As with much of the menu, Marchisotta deftly calls on his fine dining past to bring comfort to the present. His Chilean sea bass, grilled on a cedar plank and served atop a round couscous cake surrounded by squiggles of yellow tomato romesco ($41), aims for satisfying over revelatory, but ends up making the satisfying revelatory. Marchisotta uses grapefruit segments to delight you with asparagus salad ($16), gochujang to brighten seared salmon ($37), and Banyuls vinegar to coax you into his Sicilian caprese ($17).
Most importantly, he’s cooking with eagerness, like he’s still that kid brimming with excitement, rushing home to wow his dad. Paulie is long gone, but his recipe for meatballs ($10) lives on, and Marchisotta’s past looms over the proceedings — literally, an old Progresso sign hangs over the kitchen door. “I’m sorry,” he said, tearing up at the mention of his father, “there’s just so much heart in what I do.” But he’s also not sorry. “It’s important to me for people to feel how much love I have on that plate.”

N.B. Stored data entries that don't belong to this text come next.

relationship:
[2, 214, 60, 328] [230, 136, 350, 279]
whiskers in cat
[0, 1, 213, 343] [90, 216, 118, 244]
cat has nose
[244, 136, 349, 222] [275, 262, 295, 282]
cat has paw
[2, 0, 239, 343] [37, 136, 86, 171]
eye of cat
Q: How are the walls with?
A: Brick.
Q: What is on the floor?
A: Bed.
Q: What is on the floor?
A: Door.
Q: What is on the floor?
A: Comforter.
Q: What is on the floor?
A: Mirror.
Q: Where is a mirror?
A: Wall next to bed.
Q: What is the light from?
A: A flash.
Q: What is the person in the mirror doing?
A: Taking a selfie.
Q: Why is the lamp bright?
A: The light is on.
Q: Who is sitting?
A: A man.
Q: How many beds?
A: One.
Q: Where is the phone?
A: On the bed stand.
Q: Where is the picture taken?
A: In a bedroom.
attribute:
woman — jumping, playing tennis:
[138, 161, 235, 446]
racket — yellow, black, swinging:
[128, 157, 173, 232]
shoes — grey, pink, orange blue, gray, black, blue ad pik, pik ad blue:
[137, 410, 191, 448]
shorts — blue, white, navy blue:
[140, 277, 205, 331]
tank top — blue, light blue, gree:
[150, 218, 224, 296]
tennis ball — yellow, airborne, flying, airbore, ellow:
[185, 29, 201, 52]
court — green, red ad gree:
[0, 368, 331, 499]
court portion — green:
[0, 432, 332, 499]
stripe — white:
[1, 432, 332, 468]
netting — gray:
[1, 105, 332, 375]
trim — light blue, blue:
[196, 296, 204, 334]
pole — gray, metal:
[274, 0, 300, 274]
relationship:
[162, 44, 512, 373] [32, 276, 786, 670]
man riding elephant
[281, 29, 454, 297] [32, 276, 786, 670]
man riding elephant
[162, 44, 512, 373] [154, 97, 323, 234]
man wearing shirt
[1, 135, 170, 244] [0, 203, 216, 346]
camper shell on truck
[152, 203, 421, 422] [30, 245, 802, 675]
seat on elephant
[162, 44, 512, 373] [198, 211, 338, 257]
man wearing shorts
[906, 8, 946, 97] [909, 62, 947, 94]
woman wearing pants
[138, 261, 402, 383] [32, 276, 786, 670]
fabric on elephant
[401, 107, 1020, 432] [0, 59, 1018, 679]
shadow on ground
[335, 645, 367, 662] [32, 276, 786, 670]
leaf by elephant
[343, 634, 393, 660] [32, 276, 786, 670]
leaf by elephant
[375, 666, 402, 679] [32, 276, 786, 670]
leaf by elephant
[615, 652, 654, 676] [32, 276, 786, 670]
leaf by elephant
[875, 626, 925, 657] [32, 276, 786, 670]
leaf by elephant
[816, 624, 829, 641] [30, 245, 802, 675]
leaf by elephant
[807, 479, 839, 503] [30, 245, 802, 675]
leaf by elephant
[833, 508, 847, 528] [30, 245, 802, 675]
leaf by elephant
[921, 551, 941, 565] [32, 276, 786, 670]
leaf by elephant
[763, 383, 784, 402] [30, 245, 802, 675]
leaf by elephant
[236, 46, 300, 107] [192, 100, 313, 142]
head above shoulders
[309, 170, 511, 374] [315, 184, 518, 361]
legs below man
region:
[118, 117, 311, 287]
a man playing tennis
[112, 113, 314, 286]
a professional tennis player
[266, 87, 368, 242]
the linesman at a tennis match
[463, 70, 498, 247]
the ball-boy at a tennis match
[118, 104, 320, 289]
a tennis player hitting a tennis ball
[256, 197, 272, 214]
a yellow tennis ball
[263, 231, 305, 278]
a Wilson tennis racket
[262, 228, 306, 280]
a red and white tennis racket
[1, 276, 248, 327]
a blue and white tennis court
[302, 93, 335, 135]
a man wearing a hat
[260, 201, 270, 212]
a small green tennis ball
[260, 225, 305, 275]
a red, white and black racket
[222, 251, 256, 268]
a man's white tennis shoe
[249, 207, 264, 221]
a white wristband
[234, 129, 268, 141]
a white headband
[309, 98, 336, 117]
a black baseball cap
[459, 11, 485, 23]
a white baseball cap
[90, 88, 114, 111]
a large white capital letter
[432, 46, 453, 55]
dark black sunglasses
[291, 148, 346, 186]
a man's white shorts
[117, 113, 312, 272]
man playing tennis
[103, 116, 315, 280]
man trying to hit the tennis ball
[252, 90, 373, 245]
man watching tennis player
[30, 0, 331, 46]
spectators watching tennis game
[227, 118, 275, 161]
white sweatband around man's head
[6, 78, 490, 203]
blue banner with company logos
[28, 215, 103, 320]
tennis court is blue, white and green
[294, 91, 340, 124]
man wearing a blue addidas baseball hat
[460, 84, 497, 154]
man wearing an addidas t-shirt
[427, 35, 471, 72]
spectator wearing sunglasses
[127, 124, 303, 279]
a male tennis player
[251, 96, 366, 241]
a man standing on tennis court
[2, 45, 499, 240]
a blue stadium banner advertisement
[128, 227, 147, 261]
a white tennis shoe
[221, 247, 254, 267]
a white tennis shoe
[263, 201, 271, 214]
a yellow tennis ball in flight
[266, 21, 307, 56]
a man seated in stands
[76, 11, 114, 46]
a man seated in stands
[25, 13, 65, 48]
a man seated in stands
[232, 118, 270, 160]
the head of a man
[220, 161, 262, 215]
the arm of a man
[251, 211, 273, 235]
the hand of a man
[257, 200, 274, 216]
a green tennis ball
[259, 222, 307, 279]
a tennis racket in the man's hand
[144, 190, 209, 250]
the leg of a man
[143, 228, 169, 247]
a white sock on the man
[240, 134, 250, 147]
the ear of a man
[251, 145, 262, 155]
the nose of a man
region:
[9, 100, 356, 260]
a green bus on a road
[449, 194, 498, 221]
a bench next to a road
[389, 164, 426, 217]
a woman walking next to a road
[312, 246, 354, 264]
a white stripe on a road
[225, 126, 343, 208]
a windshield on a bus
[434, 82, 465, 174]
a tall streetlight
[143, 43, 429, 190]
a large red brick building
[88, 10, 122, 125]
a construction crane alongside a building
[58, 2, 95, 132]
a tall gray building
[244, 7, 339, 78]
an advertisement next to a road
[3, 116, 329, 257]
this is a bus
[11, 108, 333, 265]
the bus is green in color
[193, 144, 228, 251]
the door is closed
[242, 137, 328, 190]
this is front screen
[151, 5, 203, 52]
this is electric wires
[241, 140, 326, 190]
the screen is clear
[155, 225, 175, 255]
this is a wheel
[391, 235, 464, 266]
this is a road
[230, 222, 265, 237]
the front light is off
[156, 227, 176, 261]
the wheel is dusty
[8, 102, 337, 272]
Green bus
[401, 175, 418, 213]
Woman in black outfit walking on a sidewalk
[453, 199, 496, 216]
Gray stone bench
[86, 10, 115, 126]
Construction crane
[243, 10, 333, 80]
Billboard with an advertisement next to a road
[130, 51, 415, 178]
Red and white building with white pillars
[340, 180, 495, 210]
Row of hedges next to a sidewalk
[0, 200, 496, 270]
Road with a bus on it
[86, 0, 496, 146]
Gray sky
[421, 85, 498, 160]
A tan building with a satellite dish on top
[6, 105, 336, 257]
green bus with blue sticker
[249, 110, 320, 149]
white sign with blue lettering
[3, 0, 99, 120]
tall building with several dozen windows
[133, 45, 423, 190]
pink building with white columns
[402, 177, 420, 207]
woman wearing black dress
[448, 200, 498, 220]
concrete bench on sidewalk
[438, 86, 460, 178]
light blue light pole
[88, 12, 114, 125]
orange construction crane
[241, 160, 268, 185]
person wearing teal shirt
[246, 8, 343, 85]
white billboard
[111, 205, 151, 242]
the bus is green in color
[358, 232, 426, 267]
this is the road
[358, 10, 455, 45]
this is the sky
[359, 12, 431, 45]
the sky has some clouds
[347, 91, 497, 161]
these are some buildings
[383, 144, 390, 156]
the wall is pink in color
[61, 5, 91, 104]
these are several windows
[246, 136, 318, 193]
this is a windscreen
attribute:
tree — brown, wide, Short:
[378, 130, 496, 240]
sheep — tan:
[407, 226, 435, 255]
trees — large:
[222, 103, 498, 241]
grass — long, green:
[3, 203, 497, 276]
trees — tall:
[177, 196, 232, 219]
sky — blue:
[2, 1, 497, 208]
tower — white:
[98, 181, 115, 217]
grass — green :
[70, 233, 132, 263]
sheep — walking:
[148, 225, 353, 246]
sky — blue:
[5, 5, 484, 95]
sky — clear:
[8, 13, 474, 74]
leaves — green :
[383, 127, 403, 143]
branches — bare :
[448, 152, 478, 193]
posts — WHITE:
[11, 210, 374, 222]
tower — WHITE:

At first, it’s surprising to discover so much heart and love within Marchisotta, concealed as it is by a chef’s unexceptional, strictly-business exterior. A moment later, it makes perfect sense. The same is true of his little restaurant on Glen Head Road.
Season is at 133 Glen Head Rd. in Glen Head, 516-962-9330, seasonbistro.com. Opening hours are Wednesday through Saturday from 5:30 p.m. to 10 p.m. Closed Sunday through Tuesday.